> [GIVEN DATA]
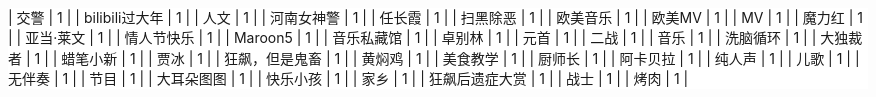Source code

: | 交警 | 1 |
| bilibili过大年 | 1 |
| 人文 | 1 |
| 河南女神警 | 1 |
| 任长霞 | 1 |
| 扫黑除恶 | 1 |
| 欧美音乐 | 1 |
| 欧美MV | 1 |
| MV | 1 |
| 魔力红 | 1 |
| 亚当·莱文 | 1 |
| 情人节快乐 | 1 |
| Maroon5 | 1 |
| 音乐私藏馆 | 1 |
| 卓别林 | 1 |
| 元首 | 1 |
| 二战 | 1 |
| 音乐 | 1 |
| 洗脑循环 | 1 |
| 大独裁者 | 1 |
| 蜡笔小新 | 1 |
| 贾冰 | 1 |
| 狂飙，但是鬼畜 | 1 |
| 黄焖鸡 | 1 |
| 美食教学 | 1 |
| 厨师长 | 1 |
| 阿卡贝拉 | 1 |
| 纯人声 | 1 |
| 儿歌 | 1 |
| 无伴奏 | 1 |
| 节目 | 1 |
| 大耳朵图图 | 1 |
| 快乐小孩 | 1 |
| 家乡 | 1 |
| 狂飙后遗症大赏 | 1 |
| 战士 | 1 |
| 烤肉 | 1 |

> [ABOUT THIS EXERCISE]
Only the lines from the one containing "狂飙，但是鬼畜 | 1 |" through the end of the entries above belong in the answer; repeat them exactly.

> [YOUR SOLUTION]
| 狂飙，但是鬼畜 | 1 |
| 黄焖鸡 | 1 |
| 美食教学 | 1 |
| 厨师长 | 1 |
| 阿卡贝拉 | 1 |
| 纯人声 | 1 |
| 儿歌 | 1 |
| 无伴奏 | 1 |
| 节目 | 1 |
| 大耳朵图图 | 1 |
| 快乐小孩 | 1 |
| 家乡 | 1 |
| 狂飙后遗症大赏 | 1 |
| 战士 | 1 |
| 烤肉 | 1 |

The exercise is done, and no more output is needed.